Data supplied:
⟨
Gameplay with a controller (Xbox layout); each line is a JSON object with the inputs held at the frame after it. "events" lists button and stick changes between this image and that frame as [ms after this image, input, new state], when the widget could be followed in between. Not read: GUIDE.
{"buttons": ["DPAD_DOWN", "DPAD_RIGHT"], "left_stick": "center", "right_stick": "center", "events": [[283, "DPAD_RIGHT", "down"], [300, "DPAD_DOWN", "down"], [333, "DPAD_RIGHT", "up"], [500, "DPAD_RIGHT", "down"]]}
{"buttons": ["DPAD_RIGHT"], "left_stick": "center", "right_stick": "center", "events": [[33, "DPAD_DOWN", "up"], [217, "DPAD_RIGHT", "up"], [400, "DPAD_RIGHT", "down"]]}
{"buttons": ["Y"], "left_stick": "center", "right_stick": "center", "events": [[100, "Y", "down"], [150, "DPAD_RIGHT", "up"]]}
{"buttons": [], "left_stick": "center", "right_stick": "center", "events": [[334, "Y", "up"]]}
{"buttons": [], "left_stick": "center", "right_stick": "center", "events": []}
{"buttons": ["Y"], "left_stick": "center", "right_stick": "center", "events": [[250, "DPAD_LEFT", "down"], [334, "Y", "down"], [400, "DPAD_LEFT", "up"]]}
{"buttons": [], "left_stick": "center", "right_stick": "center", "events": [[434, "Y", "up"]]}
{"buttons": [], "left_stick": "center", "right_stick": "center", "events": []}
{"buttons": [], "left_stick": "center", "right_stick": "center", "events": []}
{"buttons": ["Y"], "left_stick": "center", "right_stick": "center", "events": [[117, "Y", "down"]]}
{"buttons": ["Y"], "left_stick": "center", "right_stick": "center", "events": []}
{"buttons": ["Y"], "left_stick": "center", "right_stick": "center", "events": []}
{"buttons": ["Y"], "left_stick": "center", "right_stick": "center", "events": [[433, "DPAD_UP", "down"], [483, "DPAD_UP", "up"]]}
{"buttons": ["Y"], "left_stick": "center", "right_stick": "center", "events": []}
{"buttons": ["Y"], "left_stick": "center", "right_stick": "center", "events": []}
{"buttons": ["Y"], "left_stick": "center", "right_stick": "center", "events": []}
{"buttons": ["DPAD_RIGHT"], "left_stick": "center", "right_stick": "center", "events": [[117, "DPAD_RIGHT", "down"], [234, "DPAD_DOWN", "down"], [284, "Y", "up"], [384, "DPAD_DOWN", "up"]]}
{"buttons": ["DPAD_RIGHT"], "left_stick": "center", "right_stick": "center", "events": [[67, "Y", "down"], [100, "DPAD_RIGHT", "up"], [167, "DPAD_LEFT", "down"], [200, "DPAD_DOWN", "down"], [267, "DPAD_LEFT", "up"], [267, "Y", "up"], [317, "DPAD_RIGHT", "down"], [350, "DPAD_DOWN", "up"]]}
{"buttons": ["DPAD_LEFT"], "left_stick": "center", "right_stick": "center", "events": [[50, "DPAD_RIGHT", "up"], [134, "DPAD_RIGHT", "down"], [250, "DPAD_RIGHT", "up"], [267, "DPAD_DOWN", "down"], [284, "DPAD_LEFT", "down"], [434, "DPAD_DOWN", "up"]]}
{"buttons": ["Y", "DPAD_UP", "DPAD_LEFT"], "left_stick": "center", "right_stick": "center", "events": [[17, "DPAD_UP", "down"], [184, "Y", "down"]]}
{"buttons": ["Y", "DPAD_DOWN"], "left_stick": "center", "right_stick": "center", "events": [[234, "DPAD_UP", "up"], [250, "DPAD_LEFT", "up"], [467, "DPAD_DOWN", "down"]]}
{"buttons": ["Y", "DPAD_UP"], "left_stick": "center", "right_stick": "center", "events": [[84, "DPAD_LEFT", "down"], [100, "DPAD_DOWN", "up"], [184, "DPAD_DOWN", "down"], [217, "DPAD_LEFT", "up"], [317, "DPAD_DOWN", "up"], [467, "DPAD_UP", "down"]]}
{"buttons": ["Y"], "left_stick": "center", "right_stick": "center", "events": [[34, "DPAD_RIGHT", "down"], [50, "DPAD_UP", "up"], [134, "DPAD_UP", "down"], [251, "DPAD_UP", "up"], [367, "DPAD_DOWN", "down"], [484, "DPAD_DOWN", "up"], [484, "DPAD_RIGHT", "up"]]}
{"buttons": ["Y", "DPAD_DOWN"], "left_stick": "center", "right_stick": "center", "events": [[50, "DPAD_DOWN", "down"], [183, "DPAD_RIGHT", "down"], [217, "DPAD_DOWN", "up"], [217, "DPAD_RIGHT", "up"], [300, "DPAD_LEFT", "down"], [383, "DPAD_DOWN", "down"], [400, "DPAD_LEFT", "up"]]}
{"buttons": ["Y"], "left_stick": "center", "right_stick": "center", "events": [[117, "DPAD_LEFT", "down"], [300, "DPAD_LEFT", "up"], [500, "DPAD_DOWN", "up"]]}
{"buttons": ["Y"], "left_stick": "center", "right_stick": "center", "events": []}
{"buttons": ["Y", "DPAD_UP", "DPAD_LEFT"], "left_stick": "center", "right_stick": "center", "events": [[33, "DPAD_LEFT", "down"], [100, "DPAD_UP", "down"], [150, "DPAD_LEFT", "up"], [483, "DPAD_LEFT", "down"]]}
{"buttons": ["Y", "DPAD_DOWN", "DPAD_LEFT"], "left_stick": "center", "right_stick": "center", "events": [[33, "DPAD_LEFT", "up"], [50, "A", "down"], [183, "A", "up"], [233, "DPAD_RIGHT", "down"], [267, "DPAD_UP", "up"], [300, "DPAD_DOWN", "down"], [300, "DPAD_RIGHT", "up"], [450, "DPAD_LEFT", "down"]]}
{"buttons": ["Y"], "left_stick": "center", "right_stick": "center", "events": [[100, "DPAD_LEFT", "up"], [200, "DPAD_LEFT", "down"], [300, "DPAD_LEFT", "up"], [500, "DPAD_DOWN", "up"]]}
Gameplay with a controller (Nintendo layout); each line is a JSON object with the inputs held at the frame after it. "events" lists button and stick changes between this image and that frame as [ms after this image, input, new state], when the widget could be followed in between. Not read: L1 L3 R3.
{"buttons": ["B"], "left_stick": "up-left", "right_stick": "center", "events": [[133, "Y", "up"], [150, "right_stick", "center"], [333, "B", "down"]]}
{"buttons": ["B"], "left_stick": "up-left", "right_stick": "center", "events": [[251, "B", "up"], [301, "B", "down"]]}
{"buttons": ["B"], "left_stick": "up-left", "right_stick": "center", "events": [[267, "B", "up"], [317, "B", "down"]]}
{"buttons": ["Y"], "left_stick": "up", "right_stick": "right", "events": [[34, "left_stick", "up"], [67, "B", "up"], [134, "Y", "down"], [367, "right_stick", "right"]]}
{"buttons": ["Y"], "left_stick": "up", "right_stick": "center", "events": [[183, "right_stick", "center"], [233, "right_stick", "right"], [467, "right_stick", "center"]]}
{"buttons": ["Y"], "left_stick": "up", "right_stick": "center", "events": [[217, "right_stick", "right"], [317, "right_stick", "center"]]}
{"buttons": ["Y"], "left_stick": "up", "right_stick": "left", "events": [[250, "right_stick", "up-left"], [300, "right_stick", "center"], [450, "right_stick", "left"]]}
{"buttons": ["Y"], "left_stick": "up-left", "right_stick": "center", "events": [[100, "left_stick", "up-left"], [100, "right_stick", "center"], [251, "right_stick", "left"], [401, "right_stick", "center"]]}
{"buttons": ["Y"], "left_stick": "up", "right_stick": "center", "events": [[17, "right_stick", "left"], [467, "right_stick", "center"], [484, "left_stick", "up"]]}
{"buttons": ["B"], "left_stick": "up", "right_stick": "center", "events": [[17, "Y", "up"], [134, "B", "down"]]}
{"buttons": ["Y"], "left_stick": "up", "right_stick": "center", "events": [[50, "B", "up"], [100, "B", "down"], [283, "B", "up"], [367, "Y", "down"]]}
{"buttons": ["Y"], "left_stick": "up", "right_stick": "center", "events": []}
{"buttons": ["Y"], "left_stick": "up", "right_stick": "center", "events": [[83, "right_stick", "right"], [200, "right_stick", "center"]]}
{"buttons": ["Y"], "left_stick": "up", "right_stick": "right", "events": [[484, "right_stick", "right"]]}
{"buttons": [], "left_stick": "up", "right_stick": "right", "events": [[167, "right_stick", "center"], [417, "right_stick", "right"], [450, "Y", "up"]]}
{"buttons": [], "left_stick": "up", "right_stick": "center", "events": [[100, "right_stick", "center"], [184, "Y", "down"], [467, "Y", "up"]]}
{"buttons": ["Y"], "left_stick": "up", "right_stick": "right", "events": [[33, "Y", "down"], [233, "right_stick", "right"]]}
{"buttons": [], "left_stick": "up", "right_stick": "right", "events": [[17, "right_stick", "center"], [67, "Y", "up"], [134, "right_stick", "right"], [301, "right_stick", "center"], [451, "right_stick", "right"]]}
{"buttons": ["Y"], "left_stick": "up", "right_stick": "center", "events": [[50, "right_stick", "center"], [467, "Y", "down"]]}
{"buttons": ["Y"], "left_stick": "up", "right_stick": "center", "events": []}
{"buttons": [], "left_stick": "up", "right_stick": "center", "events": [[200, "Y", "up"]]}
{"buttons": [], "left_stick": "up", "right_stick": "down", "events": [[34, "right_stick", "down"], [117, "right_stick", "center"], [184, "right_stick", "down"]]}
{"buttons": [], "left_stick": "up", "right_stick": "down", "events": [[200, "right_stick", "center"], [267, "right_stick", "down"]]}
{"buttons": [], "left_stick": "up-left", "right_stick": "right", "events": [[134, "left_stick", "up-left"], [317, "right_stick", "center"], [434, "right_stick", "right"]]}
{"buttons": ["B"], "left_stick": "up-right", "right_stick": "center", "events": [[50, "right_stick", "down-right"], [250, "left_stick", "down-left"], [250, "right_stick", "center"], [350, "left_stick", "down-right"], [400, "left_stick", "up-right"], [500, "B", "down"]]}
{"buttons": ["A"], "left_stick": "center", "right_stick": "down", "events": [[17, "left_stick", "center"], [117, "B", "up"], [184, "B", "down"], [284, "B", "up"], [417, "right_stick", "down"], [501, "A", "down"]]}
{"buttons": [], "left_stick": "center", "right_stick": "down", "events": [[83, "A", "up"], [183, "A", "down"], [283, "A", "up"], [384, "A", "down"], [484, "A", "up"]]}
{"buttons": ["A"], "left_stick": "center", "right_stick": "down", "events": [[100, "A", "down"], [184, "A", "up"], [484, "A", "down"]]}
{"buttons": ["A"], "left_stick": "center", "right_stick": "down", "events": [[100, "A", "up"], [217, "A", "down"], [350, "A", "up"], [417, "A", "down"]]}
⟩
Your objective: Each line above that contains the string "widget" should be identified and copied.

Task result:
Gameplay with a controller (Xbox layout); each line is a JSON object with the inputs held at the frame after it. "events" lists button and stick changes between this image and that frame as [ms after this image, input, new state], when the widget could be followed in between. Not read: GUIDE.
Gameplay with a controller (Nintendo layout); each line is a JSON object with the inputs held at the frame after it. "events" lists button and stick changes between this image and that frame as [ms after this image, input, new state], when the widget could be followed in between. Not read: L1 L3 R3.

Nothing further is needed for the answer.